Base normativa e precedentes

  • Art. 33, § 4º, Lei 11.343/2006 — Redução da pena em um terço a dois terços para tráfico privilegiado quando o agente não integra organização criminosa e não pratica crime contra administração pública.

  • Tema 1.154 do STJ — Quantidade de droga apreendida e forma de execução como indicadores de integração a organização criminosa, afastando a redução privilegiada.

  • Tema 1.241 do STJ — Consolidação de que a sofisticação operacional e a especialização de funções em transporte internacional caracterizam organização criminosa.

  • Art. 1º, Lei 12.850/2013 — Define organização criminosa como associação de quatro ou mais pessoas estruturada para atividades ilícitas; jurisprudência recente flexibiliza esse requisito quando a conduta individual denota integração a estrutura, mesmo sem identificação de todos os integrantes.

  • Cooperação jurídica internacional — A base de investigação envolveu acordo com Suíça, elevando a confiabilidade probatória.

Impacto prático

Para operadores do direito penal:

  • A decisão reafirma que a quantidade não é critério isolado, mas integrado: volume acima de determinados patamares (no caso, 416 kg) combinado com modus operandi sofisticado (contaminação coordenada, abuso de função, conivência organizada) afasta definitivamente o benefício privilegiado.

  • Advogados em casos de exportação de drogas devem antecipar a recusa de redução quando o volume ultrapasse níveis mínimos, focando em outras estratégias defensivas (nulidade probatória, falta de dolo direto, excesso de execução).

Para órgãos de investigação:

  • Reforça a eficácia probatória da cooperação jurídica internacional e da análise de movimentação operacional em portos e terminais logísticos.

Para empresas portuárias e transportadoras:

  • Sinaliza maior responsabilidade na seleção e supervisão de pessoal em posições de confiança estratégica (chefes de pátio, inspeção, liberação de cargas).

O que observar

A defesa já anunciou recurso ao Tribunal Regional Federal da 3ª Região (TRF3).
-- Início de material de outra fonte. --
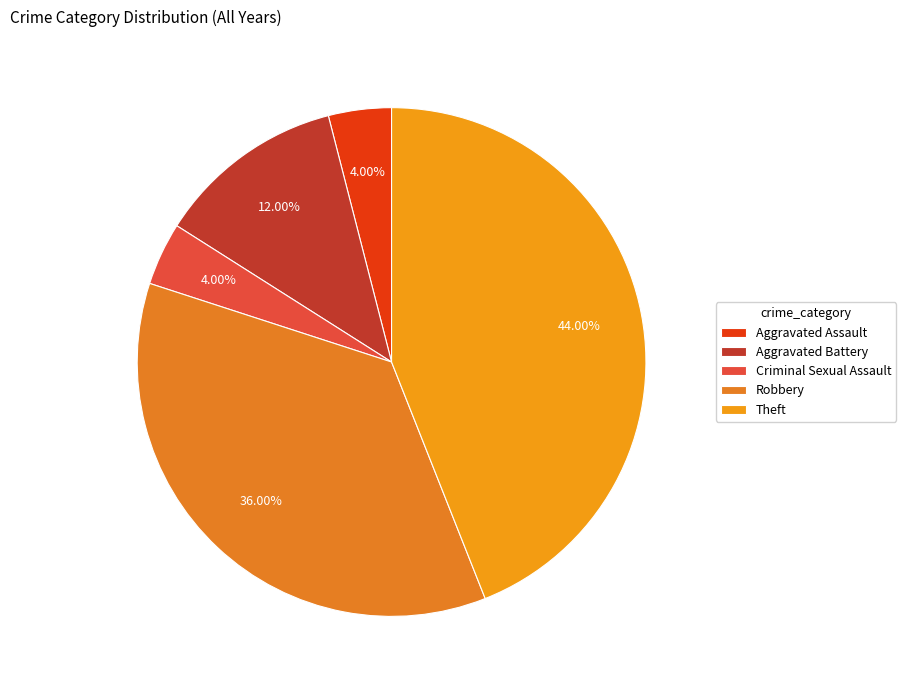

True or false: Theft accounts for 31% of the total.

False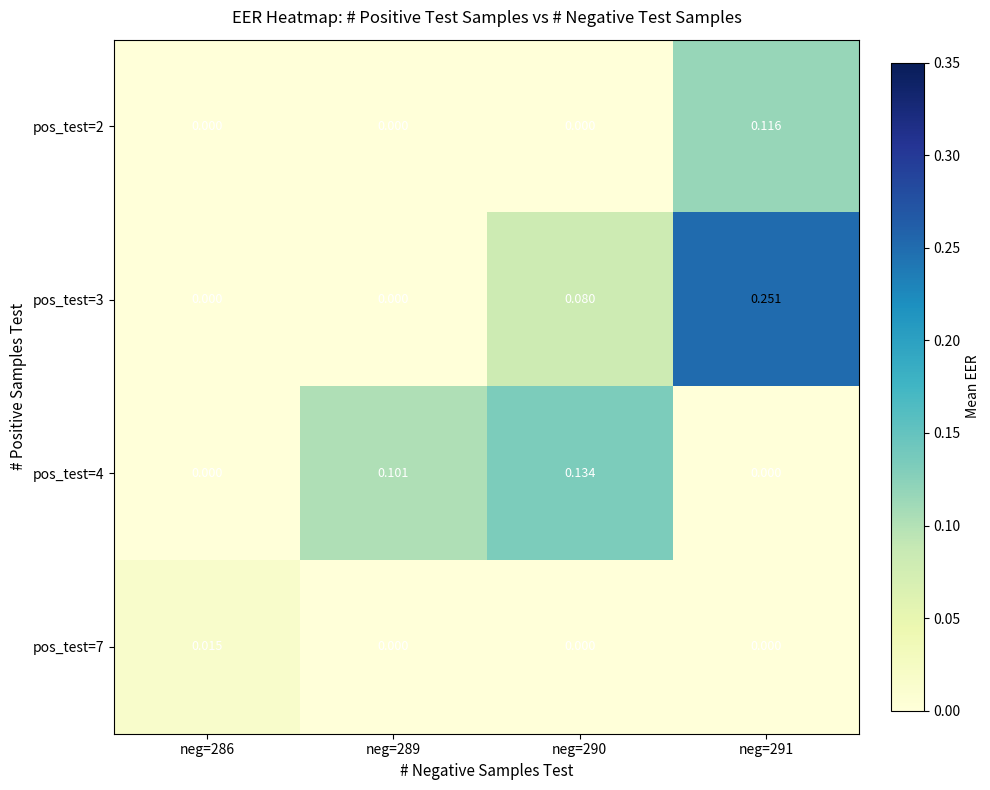

Reading left to right, transcribe all the data shown in this chart.

pos_test=2: neg=286=0.0	neg=289=0.0	neg=290=0.0	neg=291=0.1
pos_test=3: neg=286=0.0	neg=289=0.0	neg=290=0.1	neg=291=0.3
pos_test=4: neg=286=0.0	neg=289=0.1	neg=290=0.1	neg=291=0.0
pos_test=7: neg=286=0.0	neg=289=0.0	neg=290=0.0	neg=291=0.0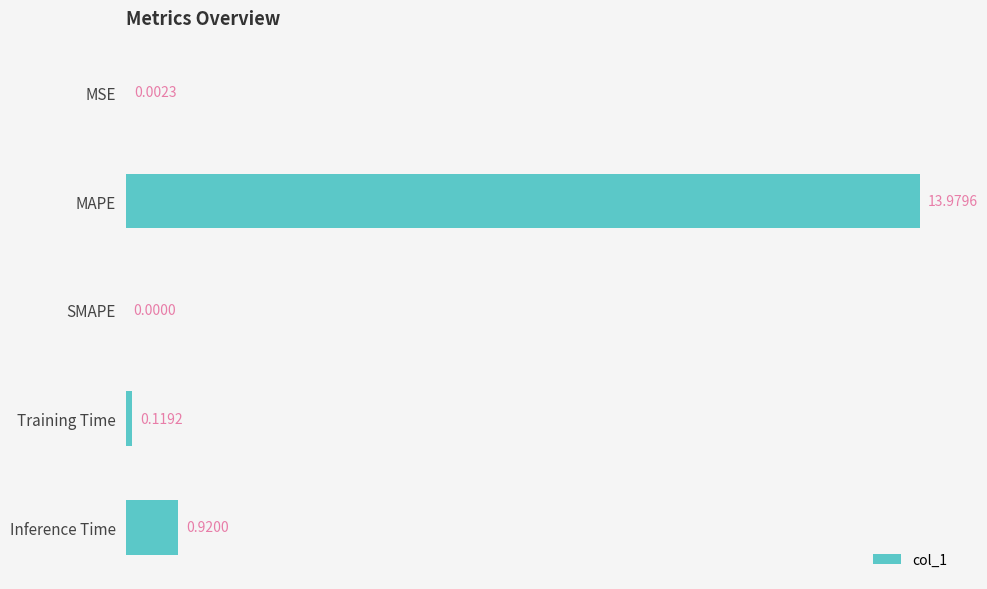

Between Training Time and MAPE, which is larger?

MAPE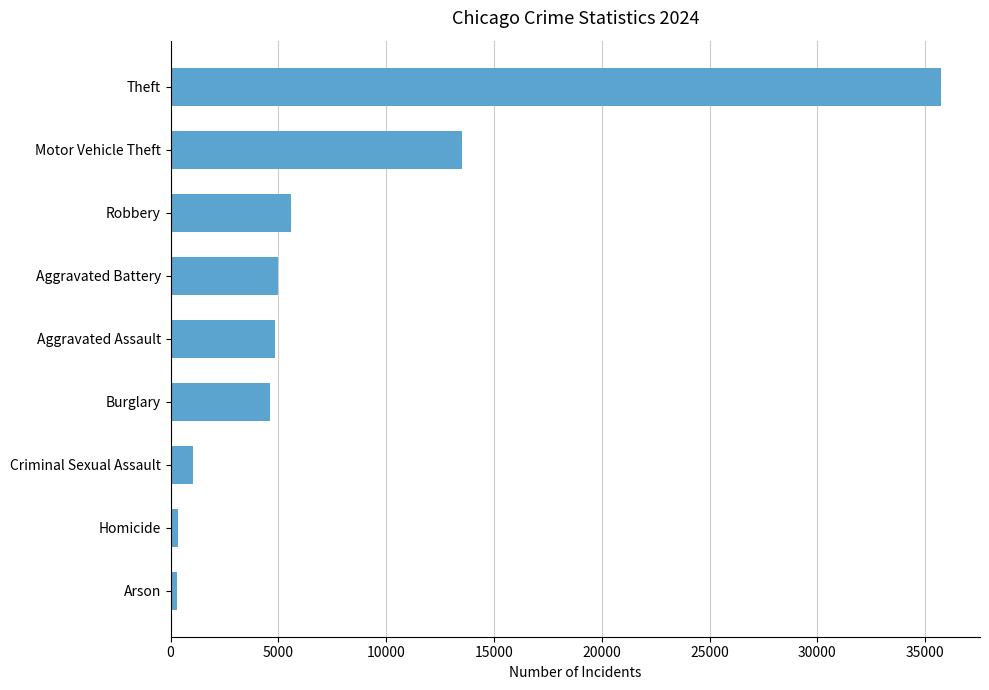

Where is the data nearest to the value 18019?

Motor Vehicle Theft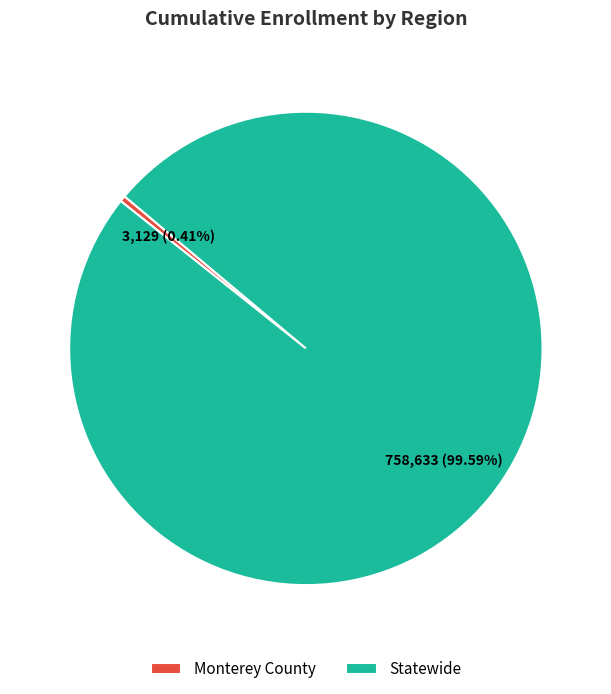

Is it true that Statewide is 100% of the pie?

True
Pontos que podem ser rediscutidos em segunda instância:

  • Suficiência probatória: A mudança de versão do réu (confissão na PF → coação alegada → negação em juízo) pode gerar divergência entre instâncias sobre credibilidade e presunção de inocência.

  • Integração a organização criminosa: Embora o STJ tenha pacificado via Temas Repetitivos, há margem para argumentar que o acusado atuou como mero executor funcional, não como integrante estrutural de rede organizada.

  • Proporcionalidade da pena: A fixação da pena-base e a recusa de qualquer atenuante ainda podem ser alvo de reargumentação sob o prisma do Código Penal (artigos 59 a 68).

  • Regime fechado: O juiz fixou regime fechado para o cumprimento inicial, mas permitiu apelação em liberdade — prática comum em crimes de tráfico complexos, sujeita a eventual revisão.

A sentença representa consolidação clara da tendência jurisprudencial no STJ e primeiras instâncias federais de rechaçar argumentações de tráfico privilegiado em casos de exportação estruturada de grandes volumes, independentemente do grau de formalização legal da organização criminosa.